Deine Aufgabe:
Gib den folgenden Blogeintrag über das fehlende Talent zum Malen vollständig und wortgetreu wieder.

Textauszug:
........

Samstag, 18. August 2012

Unbegabt

"Das ist aber ein schönes Bild, so bunt. Soll das ein Herbstwald sein?"
"Nein, das ist eine Giraffe!"

So fing es an. Malen war nie meins. Unglücklicherweise malt man sehr viel in seiner Schullaufbahn. Eigentlich werden die Bilder immer anspruchsvoller... mit Fluchtpunkten und Aquarell. Und jeder meiner Klasse entwickelte sich weiter. Die Bilder wurden ausgehängt und die Eltern konnten stolz die Werke ihrer Kinder bestaunen. Meine Eltern nicht. Nie. Die Bilder verschwanden vor der Ausstellung auf mysteriöse Weise. Vielleicht auch Glück für meine Eltern, sonst hätten sie das Trauerspiel noch schön reden müssen.
Einmal sollten wir uns einen Arbeitspartner suchen und ein Portrait zeichnen. Mein Arbeitspartner hat danach nie wieder mit mir gesprochen.

Ton- und Holzfiguren waren da schon einfacher... die Arbeit mit nach Hause nehmen, das Häufchen Elend Mutter in die Hand drücken, die glücklicherweise ein besseres Händchen dafür hatte, und machen lassen. Sie hat eine glatte 2 dafür bekommen.

Es ist nicht so, als hätte ich nicht gewollt, aber ich konnte es einfach nicht. Das hält sich hartnäckig bis heute.

........

Gespeicherte Daten:
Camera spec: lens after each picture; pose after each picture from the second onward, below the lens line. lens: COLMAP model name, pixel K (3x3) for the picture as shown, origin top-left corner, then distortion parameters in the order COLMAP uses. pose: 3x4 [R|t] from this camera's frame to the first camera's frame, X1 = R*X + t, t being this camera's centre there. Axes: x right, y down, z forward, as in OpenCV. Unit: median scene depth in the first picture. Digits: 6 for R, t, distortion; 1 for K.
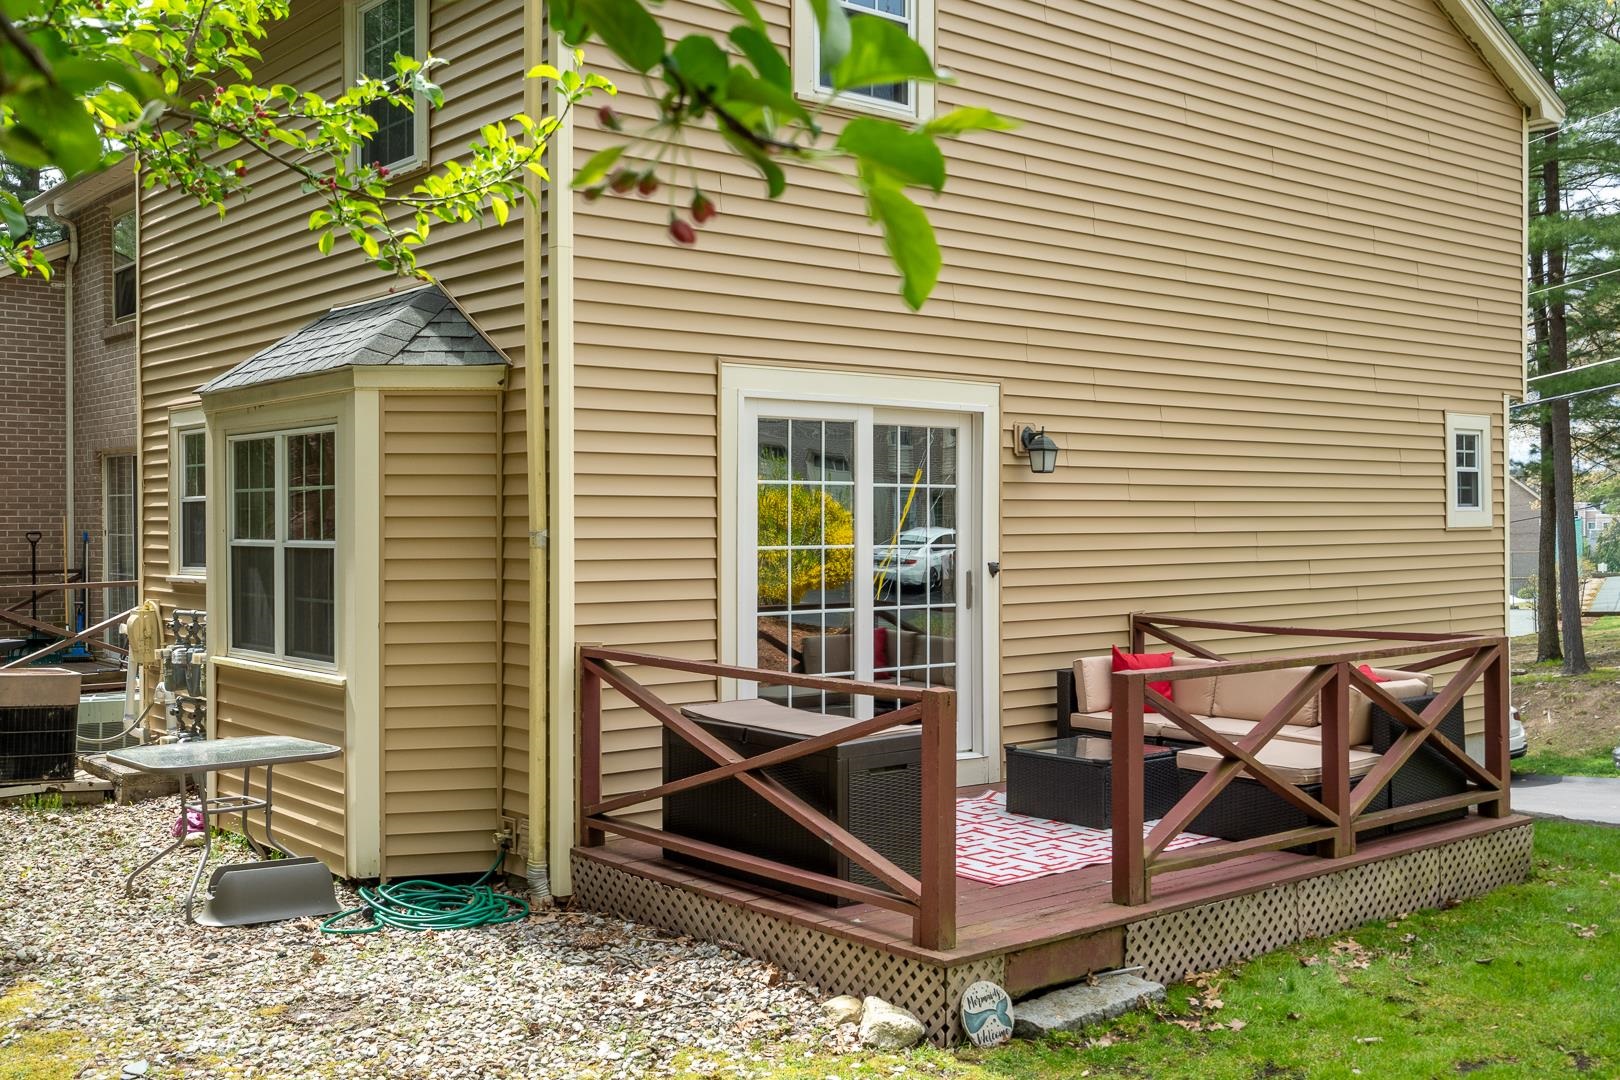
lens RADIAL K [[1654.7, 0, 810.0], [0, 1654.7, 540.0], [0, 0, 1]] dist [-0.023545, -0.007453]
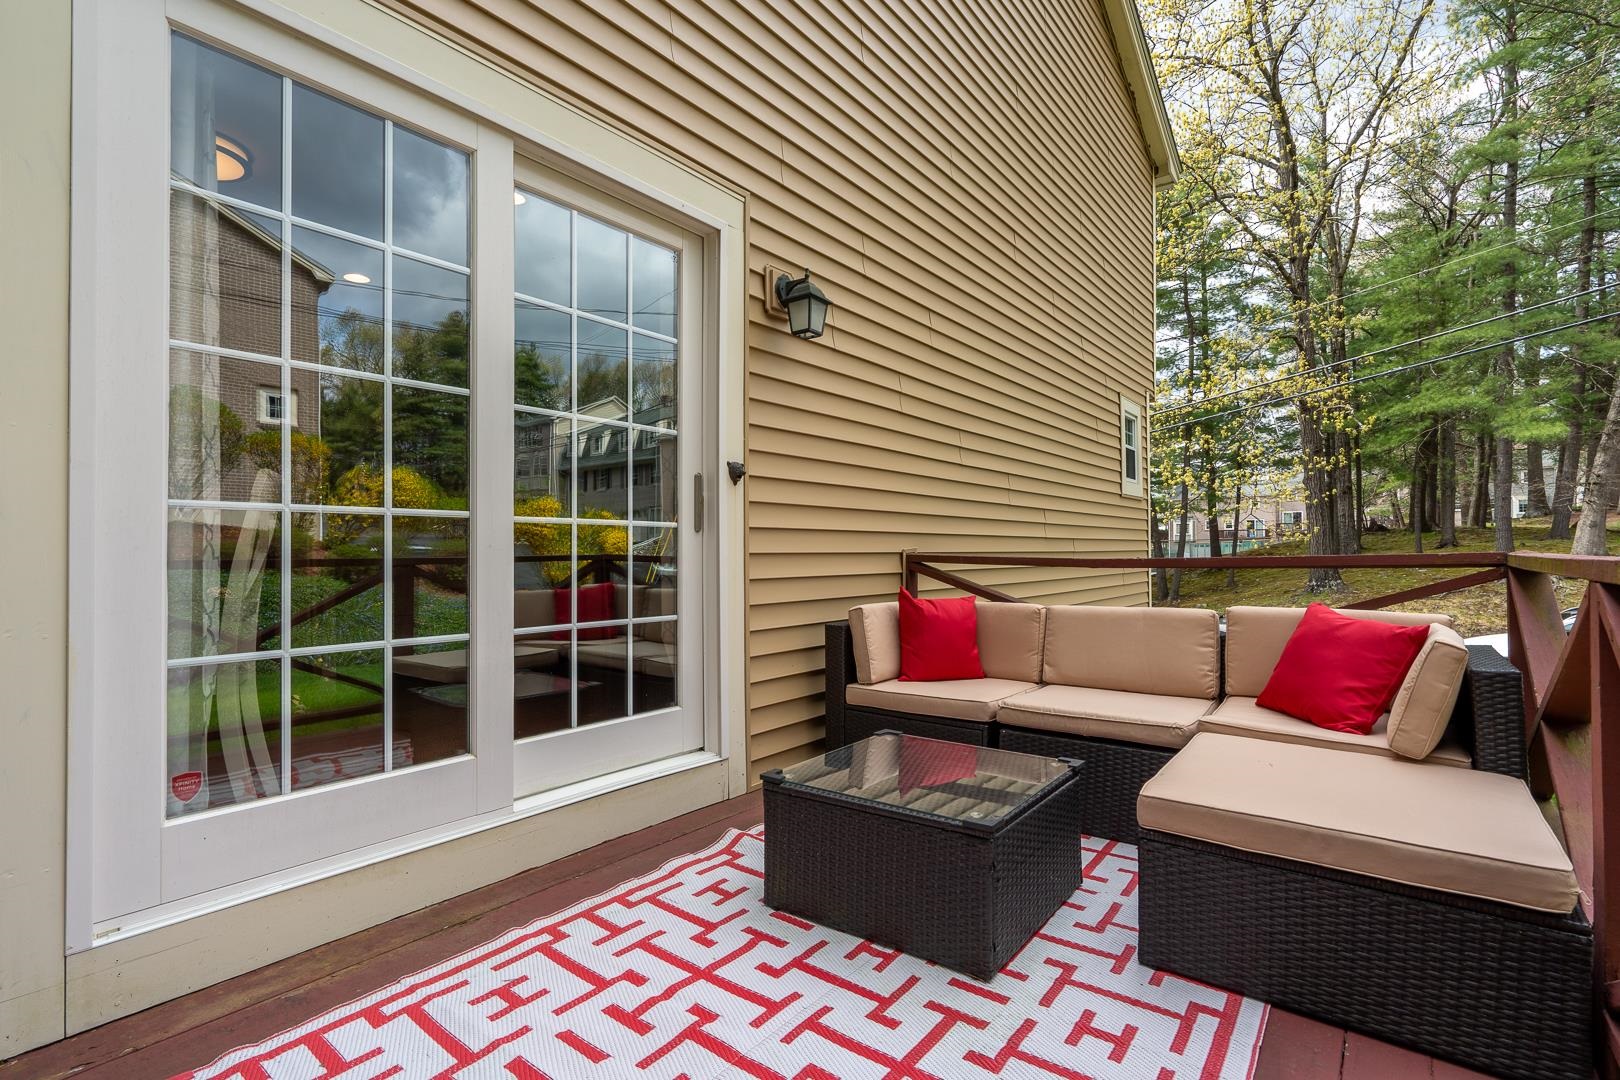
lens RADIAL K [[759.4, 0, 810.0], [0, 759.4, 540.0], [0, 0, 1]] dist [-0.001068, -0.000118]
pose [[0.976372, 0.001015, 0.216093, 0.073738], [0.006529, 0.999394, -0.034191, 0.054968], [-0.215997, 0.034794, 0.975774, 0.692552]]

........

Ausgabe:
Samstag, 18. August 2012

Unbegabt

"Das ist aber ein schönes Bild, so bunt. Soll das ein Herbstwald sein?"
"Nein, das ist eine Giraffe!"

So fing es an. Malen war nie meins. Unglücklicherweise malt man sehr viel in seiner Schullaufbahn. Eigentlich werden die Bilder immer anspruchsvoller... mit Fluchtpunkten und Aquarell. Und jeder meiner Klasse entwickelte sich weiter. Die Bilder wurden ausgehängt und die Eltern konnten stolz die Werke ihrer Kinder bestaunen. Meine Eltern nicht. Nie. Die Bilder verschwanden vor der Ausstellung auf mysteriöse Weise. Vielleicht auch Glück für meine Eltern, sonst hätten sie das Trauerspiel noch schön reden müssen.
Einmal sollten wir uns einen Arbeitspartner suchen und ein Portrait zeichnen. Mein Arbeitspartner hat danach nie wieder mit mir gesprochen.

Ton- und Holzfiguren waren da schon einfacher... die Arbeit mit nach Hause nehmen, das Häufchen Elend Mutter in die Hand drücken, die glücklicherweise ein besseres Händchen dafür hatte, und machen lassen. Sie hat eine glatte 2 dafür bekommen.

Es ist nicht so, als hätte ich nicht gewollt, aber ich konnte es einfach nicht. Das hält sich hartnäckig bis heute.